| Exercise prompt |
Going line by line through the records below, count those with the word "format" and give only the count.

☆ ☆ ☆ ☆

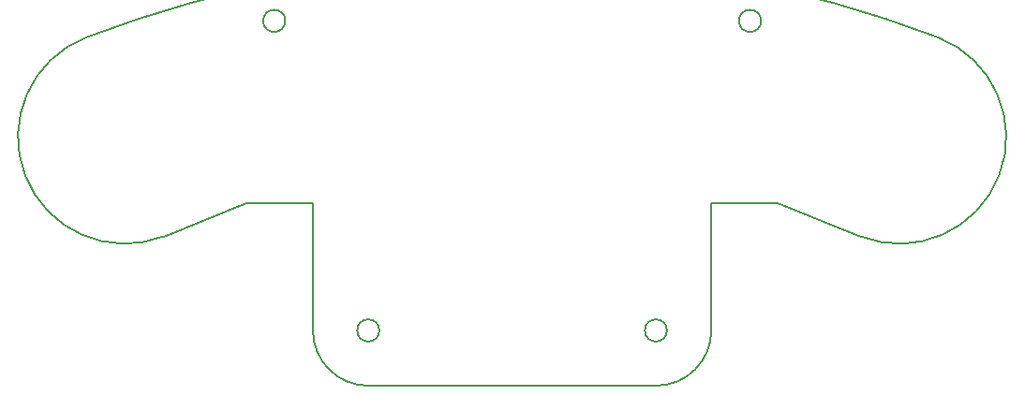
<source format=gm1>
G04 #@! TF.FileFunction,Profile,NP*
%FSLAX46Y46*%
G04 Gerber Fmt 4.6, Leading zero omitted, Abs format (unit mm)*
G04 Created by KiCad (PCBNEW 4.0.7+dfsg1-1ubuntu2) date Mon Mar  4 23:28:43 2019*
%MOMM*%
%LPD*%
G01*
G04 APERTURE LIST*
%ADD10C,0.100000*%
%ADD11C,0.150000*%
G04 APERTURE END LIST*
D10*
D11*
X26000000Y16500000D02*
X18500000Y13500000D01*
X26000000Y16500000D02*
X32000000Y16500000D01*
X74000000Y16500000D02*
X68000000Y16500000D01*
X81500000Y13500000D02*
X74000000Y16500000D01*
X68000000Y16500000D02*
X68000000Y5000000D01*
X32000000Y16500000D02*
X32000000Y5000000D01*
X88500000Y31500001D02*
G75*
G03X11500000Y31500000I-38500000J-101000001D01*
G01*
X32000000Y5000000D02*
G75*
G03X37000000Y0I5000000J0D01*
G01*
X68000000Y5000000D02*
G75*
G02X63000000Y0I-5000000J0D01*
G01*
X37000000Y0D02*
X63000000Y0D01*
X64000000Y5000000D02*
G75*
G03X64000000Y5000000I-1000000J0D01*
G01*
X38000000Y5000000D02*
G75*
G03X38000000Y5000000I-1000000J0D01*
G01*
X18500000Y13500000D02*
G75*
G02X11500000Y31500000I-3500000J9000000D01*
G01*
X81500001Y13500000D02*
G75*
G03X88500000Y31500000I3499999J9000000D01*
G01*
X72500000Y33000000D02*
G75*
G03X72500000Y33000000I-1000000J0D01*
G01*
X29500000Y33000000D02*
G75*
G03X29500000Y33000000I-1000000J0D01*
G01*
M02*

</source>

☆ ☆ ☆ ☆

| Exercise answer |
2